Do you remember your puberty? Or the one of your children? This is the time, where the parents get embarrassing – as their model of the world had been successfully assimilated and now it is time to (obnoxiously) question it, i.e. to accommodate to the experiences the children have outside family. And, if you are lucky, they question everything and you have the chance to also accommodate as you are discussing all viewpoints and consequences of behaviors. And there are long discussions. Lucky you! Just use that approach and energy to question your test object. Do not take anything for granted. Enjoy the discourse!

Consequences for Testing Education

Piaget’s approach was the bases for quite some pedagogical research on educating children the right way when they are ready for it. There has been more research after him, but for simplicity let us stuck with him. How do I train a tester to learn exploratory testing?
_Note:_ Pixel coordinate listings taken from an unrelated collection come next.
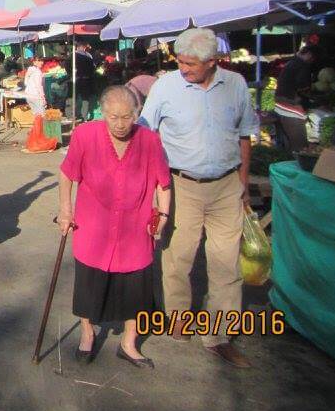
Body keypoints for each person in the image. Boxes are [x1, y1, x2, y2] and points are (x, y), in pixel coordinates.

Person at [140, 27, 257, 368]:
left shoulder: (235, 85)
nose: (183, 68)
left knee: (226, 261)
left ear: (212, 62)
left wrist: (244, 183)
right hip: (181, 184)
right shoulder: (166, 86)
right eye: (180, 61)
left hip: (227, 184)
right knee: (179, 255)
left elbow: (245, 135)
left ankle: (220, 335)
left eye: (190, 63)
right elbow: (146, 133)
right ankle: (178, 318)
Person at [59, 86, 171, 367]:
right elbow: (67, 174)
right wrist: (65, 210)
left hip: (134, 228)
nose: (120, 124)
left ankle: (129, 343)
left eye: (126, 117)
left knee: (136, 288)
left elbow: (163, 183)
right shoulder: (85, 135)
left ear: (136, 114)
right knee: (89, 284)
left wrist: (163, 215)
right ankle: (87, 334)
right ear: (103, 113)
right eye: (113, 117)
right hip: (94, 226)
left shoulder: (149, 140)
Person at [273, 44, 319, 152]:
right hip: (291, 108)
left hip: (280, 105)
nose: (313, 61)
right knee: (300, 147)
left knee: (287, 146)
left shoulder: (292, 62)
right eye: (313, 58)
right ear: (309, 54)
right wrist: (315, 97)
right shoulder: (302, 66)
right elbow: (302, 88)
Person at [73, 42, 97, 122]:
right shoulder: (88, 55)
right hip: (86, 79)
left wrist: (71, 73)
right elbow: (93, 67)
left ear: (77, 47)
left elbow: (66, 65)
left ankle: (74, 115)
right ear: (84, 47)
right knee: (85, 99)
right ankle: (85, 117)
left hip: (76, 79)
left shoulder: (73, 55)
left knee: (74, 97)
The good news is, you do not have to wait to get older, you can start right away, as you probably are older than 16…! A few viewpoints based on his model:

  • Preserve the joy of learning
    • Encourage the tester to just start with what seems natural (unless her inner child sleeps already)
    • Enjoy assimilation and especially accommodation, there is so much fun in extending context and finding better ones
  • Allow experiences on early stages first and mentor finding out what might be missing
  • It is a good idea to start exploring on a very basic level (“smell, taste, feel, sound”) but then don’t stop with that model
  • Support the tester by giving her aids for classification and abstraction
    • This could be methods to structurally approach a test, heuristics, tours, or other structural approaches to test something
    • I also like to communicate known typical issues, aka the experience of previous testers
  • Help her to break the rules constructively
    • Classifications and experiences are meant for being questioned
    • Learn to be nicely obnoxious, arguing with good reasoning
    • Support your reasoning with whatever it takes, tools, examples, models, …

And there is More We Can Learn From our Natural Born Testers

Apart from all psychology: there are a few more things I observed on my children and their friends. For example…
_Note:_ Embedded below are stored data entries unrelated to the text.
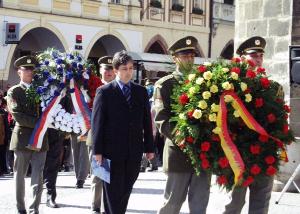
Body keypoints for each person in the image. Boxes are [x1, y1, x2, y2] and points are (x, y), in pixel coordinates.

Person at [153, 36, 211, 214]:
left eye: (192, 55)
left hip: (203, 152)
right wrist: (184, 138)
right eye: (185, 55)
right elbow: (161, 119)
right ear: (175, 58)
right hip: (179, 152)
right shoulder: (165, 85)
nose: (190, 59)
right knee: (172, 204)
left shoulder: (205, 83)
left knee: (200, 205)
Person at [92, 50, 154, 214]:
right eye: (125, 69)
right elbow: (97, 123)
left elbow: (147, 121)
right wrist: (97, 151)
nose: (129, 72)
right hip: (110, 153)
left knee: (125, 191)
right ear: (116, 70)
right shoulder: (104, 92)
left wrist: (149, 147)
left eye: (131, 68)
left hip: (133, 152)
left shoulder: (140, 91)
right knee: (113, 193)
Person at [224, 36, 279, 214]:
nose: (258, 59)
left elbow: (279, 120)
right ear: (242, 57)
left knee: (261, 205)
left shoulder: (273, 87)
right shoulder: (231, 87)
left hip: (264, 152)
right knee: (235, 204)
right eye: (254, 55)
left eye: (261, 56)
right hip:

Have you ever seen them test some piece of furniture (at IKEA they would say MÖBELFAKTA)? They just go on and on and on until it finally breaks of fun is over. Do you have that endurance?

They do not take the same things for granted as we do. Me testing a mobile app with all those theories and approaches I learned vs. a 15year old with the killer instinct of the question “is this app useful?” will result in very different results. Questioning what is being implemented vs. the correct implementation makes quite a big difference in areas, where being a digital native is relevant.

Also, it is extremely dangerous a very good idea to prohibit something, especially when this is involving some tools (parental control software or alike). This way you would lay the best basis for ethical hacking education.